» **ACTIVITY A**: From the page on unsuppressing a security vulnerability, list every place where it says the vulnerability count increase is evident.
» **ACTIVITY B**: Continue the page on unsuppressing a globally suppressed security vulnerability from where it stops.

━━━ READING PASSAGE ━━━

Effects of Unsuppressing a Globally Suppressed Security Vulnerability
When you unsuppress a security vulnerability, the effects of the vulnerability’s previous suppression are reversed. That is, once a vulnerability is unsuppressed for a specific component version, it is now counted in vulnerability totals and is visibly listed at the project, inventory, and component-version levels. The count increase is evident on the project dashboards and on the Vulnerabilities bar graphs in the Web UI, as well as in subsequently generated API responses and reports (Project and Audit). Likewise, the actual vulnerability is now visible in the list of vulnerabilities on the Security Vulnerabilities window (which is opened when you click a Vulnerabilities bar graph) and in API responses or reports.
The following describes the impact that unsuppressing a security vulnerability has on other features of Code Insight:
| • | Advanced Search on the Project Inventory tab and Inventory View—When an inventory search is based the vulnerability name or severity, the results now list any inventory items that are associated the unsuppressed vulnerability. |
| • | Alerts—Any alerts that were automatically closed due to the previous vulnerability suppression are automatically reopened. Open and closed alert counts are adjusted to reflect the changes on the Project Inventory tab, in the Analysis Workbench, and on the Inventory view. |
Note:If, after unsuppressing a vulnerability globally, you want to change the status or priority of the alert for an impacted inventory item in a given project, see Managing Security Vulnerability Alerts.

━━━ DATA SECTION ━━━

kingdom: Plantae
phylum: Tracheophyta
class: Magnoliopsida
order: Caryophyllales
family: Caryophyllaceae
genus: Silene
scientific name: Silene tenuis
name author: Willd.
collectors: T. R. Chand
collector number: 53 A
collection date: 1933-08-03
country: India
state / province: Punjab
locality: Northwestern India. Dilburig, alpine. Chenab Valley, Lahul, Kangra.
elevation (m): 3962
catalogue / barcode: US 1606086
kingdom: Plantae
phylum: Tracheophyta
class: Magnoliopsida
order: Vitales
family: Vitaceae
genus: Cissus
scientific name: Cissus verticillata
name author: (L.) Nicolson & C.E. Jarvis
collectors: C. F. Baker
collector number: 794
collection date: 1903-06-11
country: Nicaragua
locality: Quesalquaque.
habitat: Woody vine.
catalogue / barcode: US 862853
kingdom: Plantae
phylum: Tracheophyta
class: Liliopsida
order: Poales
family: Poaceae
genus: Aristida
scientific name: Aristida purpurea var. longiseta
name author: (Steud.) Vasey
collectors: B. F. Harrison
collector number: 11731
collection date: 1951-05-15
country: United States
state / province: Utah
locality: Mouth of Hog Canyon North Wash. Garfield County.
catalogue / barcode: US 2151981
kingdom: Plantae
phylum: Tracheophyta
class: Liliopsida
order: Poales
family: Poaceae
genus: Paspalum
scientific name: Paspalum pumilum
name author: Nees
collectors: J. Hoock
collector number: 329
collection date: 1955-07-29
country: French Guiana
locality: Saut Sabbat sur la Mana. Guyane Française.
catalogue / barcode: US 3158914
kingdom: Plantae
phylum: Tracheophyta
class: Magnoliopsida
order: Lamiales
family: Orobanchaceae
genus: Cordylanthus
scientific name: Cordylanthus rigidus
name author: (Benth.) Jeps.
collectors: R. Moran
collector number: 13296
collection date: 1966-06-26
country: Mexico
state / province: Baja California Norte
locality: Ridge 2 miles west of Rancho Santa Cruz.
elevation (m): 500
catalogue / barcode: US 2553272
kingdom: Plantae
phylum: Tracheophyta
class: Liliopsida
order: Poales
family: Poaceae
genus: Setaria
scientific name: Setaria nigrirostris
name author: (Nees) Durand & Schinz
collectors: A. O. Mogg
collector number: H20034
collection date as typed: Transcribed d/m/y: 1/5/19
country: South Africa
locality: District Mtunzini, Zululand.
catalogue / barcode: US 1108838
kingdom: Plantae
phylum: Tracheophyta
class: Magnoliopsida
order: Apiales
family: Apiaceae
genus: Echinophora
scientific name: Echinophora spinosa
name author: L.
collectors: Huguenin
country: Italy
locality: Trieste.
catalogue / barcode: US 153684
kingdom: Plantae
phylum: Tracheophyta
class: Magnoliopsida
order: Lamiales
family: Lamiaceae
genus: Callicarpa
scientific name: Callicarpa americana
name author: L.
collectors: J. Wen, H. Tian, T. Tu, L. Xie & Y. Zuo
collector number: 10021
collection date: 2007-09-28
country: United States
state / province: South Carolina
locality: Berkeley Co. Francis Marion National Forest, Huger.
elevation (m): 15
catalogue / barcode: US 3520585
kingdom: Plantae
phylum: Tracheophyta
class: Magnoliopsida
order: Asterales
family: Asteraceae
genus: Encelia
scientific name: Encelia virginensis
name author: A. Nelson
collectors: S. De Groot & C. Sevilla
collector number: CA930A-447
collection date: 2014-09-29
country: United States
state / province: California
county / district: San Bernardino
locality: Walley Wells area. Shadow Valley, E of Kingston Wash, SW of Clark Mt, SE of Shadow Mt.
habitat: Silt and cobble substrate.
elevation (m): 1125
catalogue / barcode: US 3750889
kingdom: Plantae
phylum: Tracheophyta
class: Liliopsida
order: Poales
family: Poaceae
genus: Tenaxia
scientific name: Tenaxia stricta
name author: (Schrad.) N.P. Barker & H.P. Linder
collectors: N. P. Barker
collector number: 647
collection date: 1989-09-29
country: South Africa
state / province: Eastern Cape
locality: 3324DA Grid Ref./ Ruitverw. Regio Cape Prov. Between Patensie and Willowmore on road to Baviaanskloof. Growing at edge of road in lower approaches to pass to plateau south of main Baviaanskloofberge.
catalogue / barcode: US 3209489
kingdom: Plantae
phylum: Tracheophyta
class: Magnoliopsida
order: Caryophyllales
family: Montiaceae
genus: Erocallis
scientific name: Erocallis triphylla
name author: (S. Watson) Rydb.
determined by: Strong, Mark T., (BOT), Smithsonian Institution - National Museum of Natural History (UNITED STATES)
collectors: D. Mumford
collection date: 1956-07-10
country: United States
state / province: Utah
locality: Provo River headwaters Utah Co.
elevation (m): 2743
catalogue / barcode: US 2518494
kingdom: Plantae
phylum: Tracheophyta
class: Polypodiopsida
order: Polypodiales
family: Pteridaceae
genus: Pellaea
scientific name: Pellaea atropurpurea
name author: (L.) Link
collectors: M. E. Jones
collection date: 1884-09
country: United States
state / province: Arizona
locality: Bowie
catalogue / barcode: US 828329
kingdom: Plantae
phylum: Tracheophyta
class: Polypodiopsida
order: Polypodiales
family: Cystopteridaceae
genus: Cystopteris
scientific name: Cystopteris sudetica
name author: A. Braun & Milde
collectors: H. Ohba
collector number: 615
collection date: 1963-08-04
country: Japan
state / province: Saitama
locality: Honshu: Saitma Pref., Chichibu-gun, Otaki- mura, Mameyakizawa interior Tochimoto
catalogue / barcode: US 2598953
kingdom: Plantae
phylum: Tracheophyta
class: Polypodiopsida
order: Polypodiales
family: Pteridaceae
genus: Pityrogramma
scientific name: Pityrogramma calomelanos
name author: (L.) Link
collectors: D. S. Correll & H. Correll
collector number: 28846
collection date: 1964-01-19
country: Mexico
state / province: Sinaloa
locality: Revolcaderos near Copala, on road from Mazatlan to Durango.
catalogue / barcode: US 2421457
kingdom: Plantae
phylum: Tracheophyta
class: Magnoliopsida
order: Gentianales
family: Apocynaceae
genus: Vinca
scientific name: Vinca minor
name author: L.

━━━

» **EXPECTED ANSWER A**:
- Project dashboards
- Vulnerabilities bar graphs in the Web UI
- Subsequently generated API responses
- Reports (Project and Audit)

» **EXPECTED ANSWER B**:
| • | Policies—Once a security vulnerability is unsuppressed, no changes are initially propagated to those review policies that are based on vulnerabilities. However, each time one of these policies is triggered thereafter (that is, when an inventory item is published), the policy will now consider the vulnerability when determining whether to automatically approve or reject the published inventory item. |
Additionally, a change in policy due to the unsuppression of a vulnerability does not change the existing approval/rejection status of a published inventory item unless the item is manually recalled and then republished.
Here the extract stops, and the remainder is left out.